Lorena Ochoa’s victory at Corona was her fourth win in five 2008 starts, the 21st of her career (tying her with Marilynn Smith for 24th on the all-time list), and the ninth win in her last 14 starts. I found a similar streak in Annika Sorenstam’s record – from September 2004 until June 2005, Annika won 10 times in 14 starts. As good as Ochoa’s been, she hasn’t blown Annika’s portfolio out of the water just yet.
In regards to margin-of-victory – Lorena IS blowing Annika out of the water. There have been only four double-digit victories since the beginning of 2004 – Annika has one and Lorena has the last three. Two of them have come in the last six weeks. To be fair, Annika did have one nine-shot and one eight-shot win during her dominant streak mentioned above. Also, Lorena reached $1 million in earnings in only five events, beating Annika’s 2005 record of six.

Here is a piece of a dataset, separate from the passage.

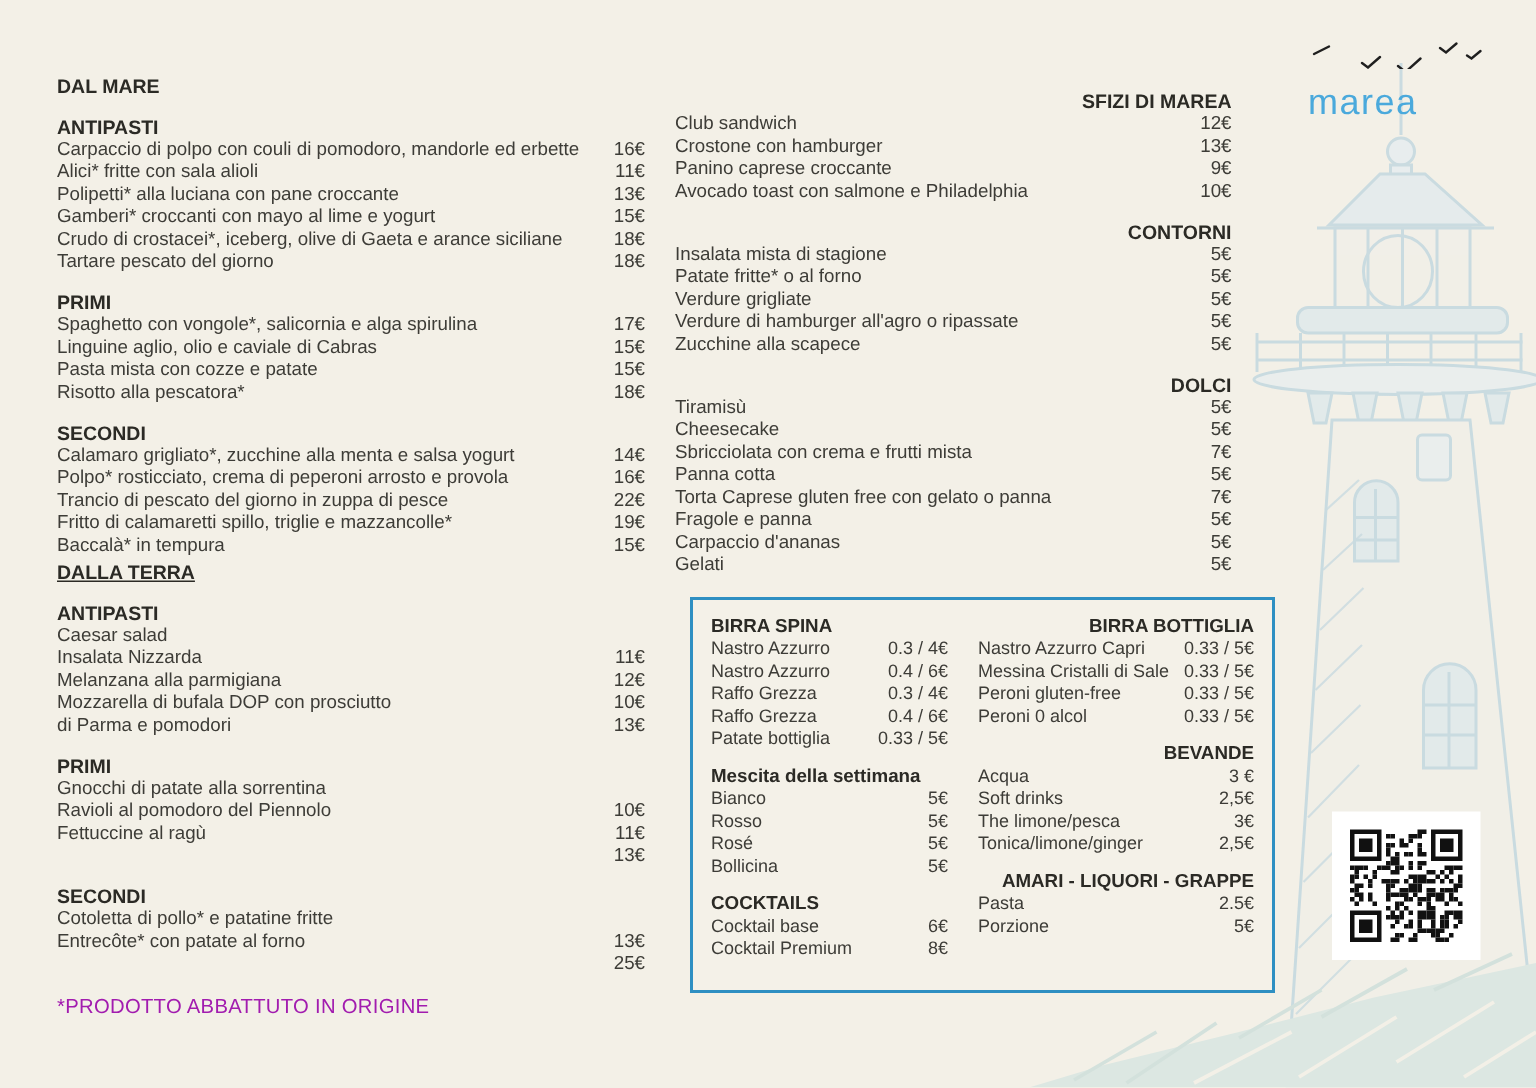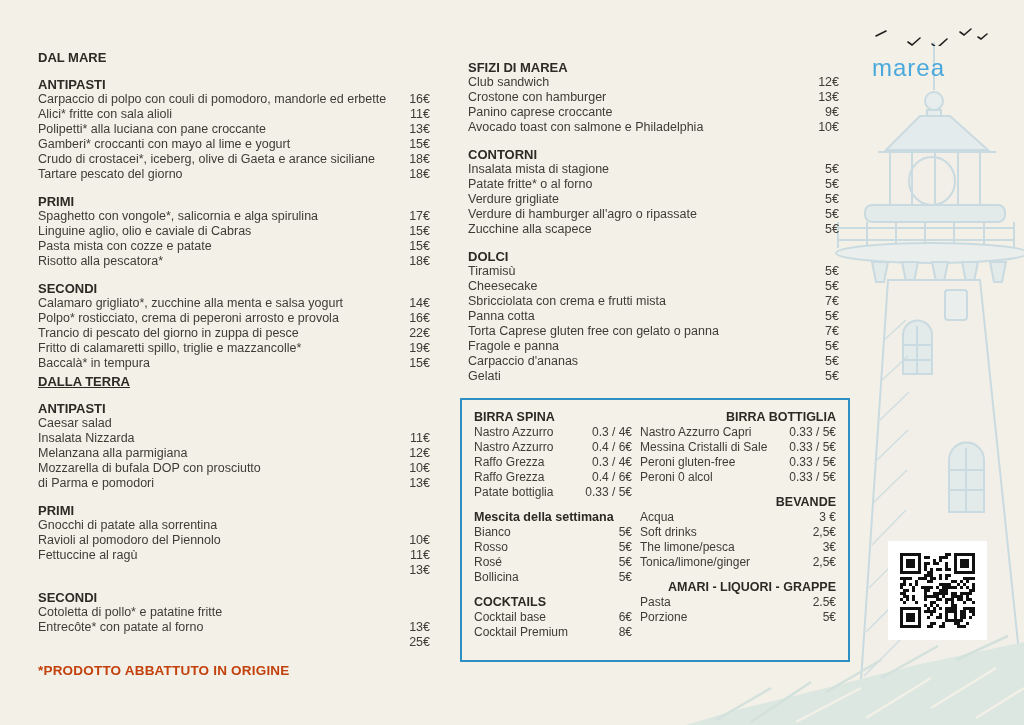"SFIZI DI MAREA" .col-right { left: 468px -> 450px; text-align: none -> right }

The overall scoring average at Corona was 74.68, more than a stroke higher than either of the last two years but not as high as 2005’s 75.5. How can a course average that high with a player threatening to break the all-time below-par record?
#1 – par was 73
#2 – the best player in the world was playing against a very thin field
#3 – the thin field was also a small field
Song-Hee Kim, Inbee Park and company managed double-digits under par primarily because of #1 (Kim would have been -10 had par been 72). But even adjusting for the one extra shot per round, Ochoa would have posted -21 and the six players in the Top 5 had only two rounds over 72 among them out of 24 total. That doesn’t sound like a difficult course. My theory is, the thin field made it appear difficult. 22 players finished under par but 22 others who made the cut finished at +10 or worse. And since the field was so small, the cut didn’t weed out as many of the “lesser” players (who weren’t playing well even for their standards) as it normally would so this “false-difficulty” effect was magnified. Let these “lesser” players keep playing and put up a couple more 78s and your average really goes up, not to mention the abysmal scoring of those who managed to MISS the cut. We have no way of knowing for sure, but I would bet that a full field of 144 players with a normal allotment of Top 30 talent would have averaged under 74 and might have approached 73.5 at Corona this weekend.

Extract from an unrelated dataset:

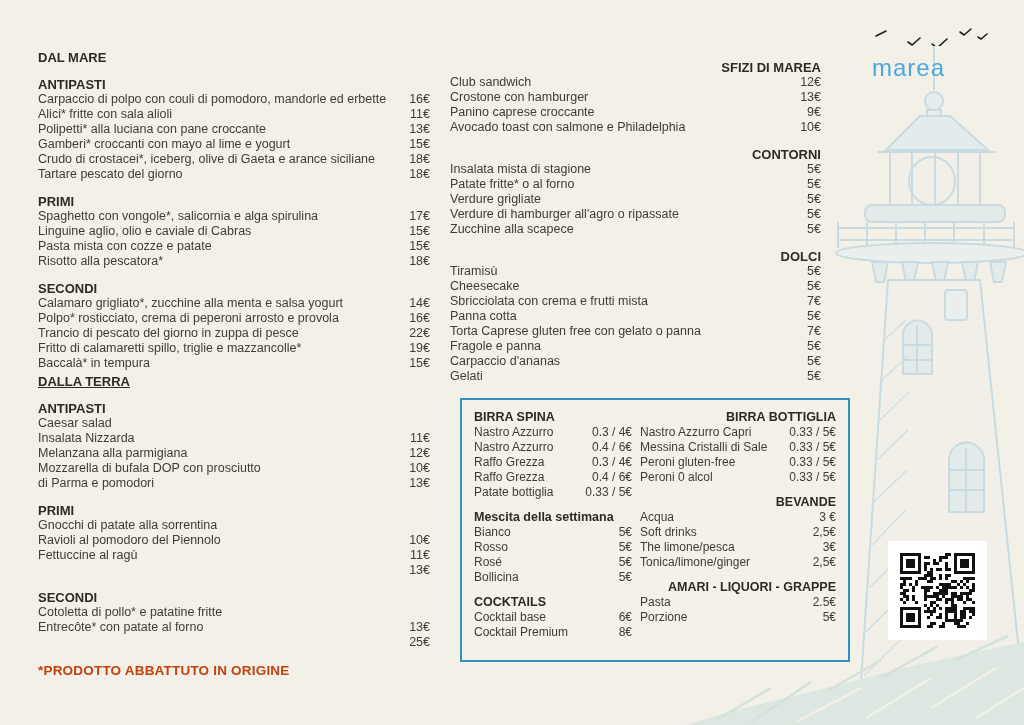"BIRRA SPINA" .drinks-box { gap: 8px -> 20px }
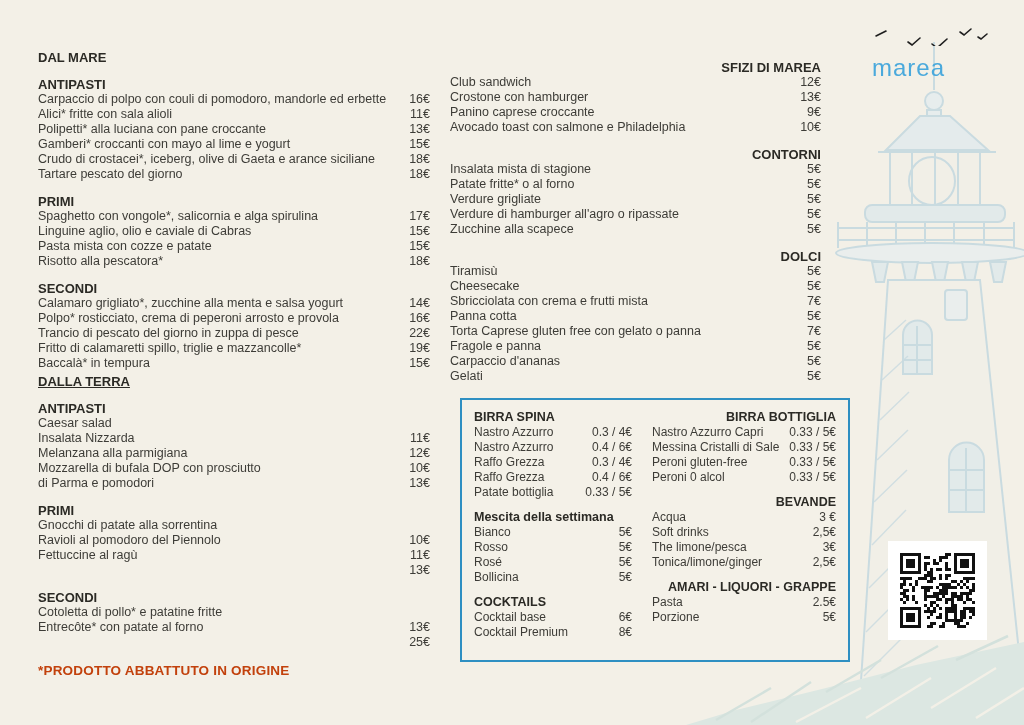"*PRODOTTO ABBATTUTO IN ORIGINE" .footnote { color: #c2410c -> #a21caf; font-weight: bold -> normal }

It was pointed out in the comments that Sophie Gustafson tied an LPGA record with three eagles on Sunday. Alice Ritzman and Nina Reis had been the only players with three in one round. Sophie piled up SIX eagles in the four rounds (more fodder for my stance that the course was easier than the average score indicates). The recap at lpga.com doesn’t mention whether six is a record, so I’ll assume it is not – unless the guy researching that is the same one who put out the stat that said Ochoa was going to be the youngest HOF member.
I mentioned Song-Hee Kim’s career-high finish yesterday but wanted to give a shout-out to Kristy McPherson, another second-year player who finished seventh to register her career-high as well.
Life On Tour has a shot of one of Corona’s promotional banners which someone unfortunately decided to deface. My only question is – does the vandal dislike Cristie Kerr or were they disappointed that the event was promoted with Cristie’s likeness despite the fact she was never entered?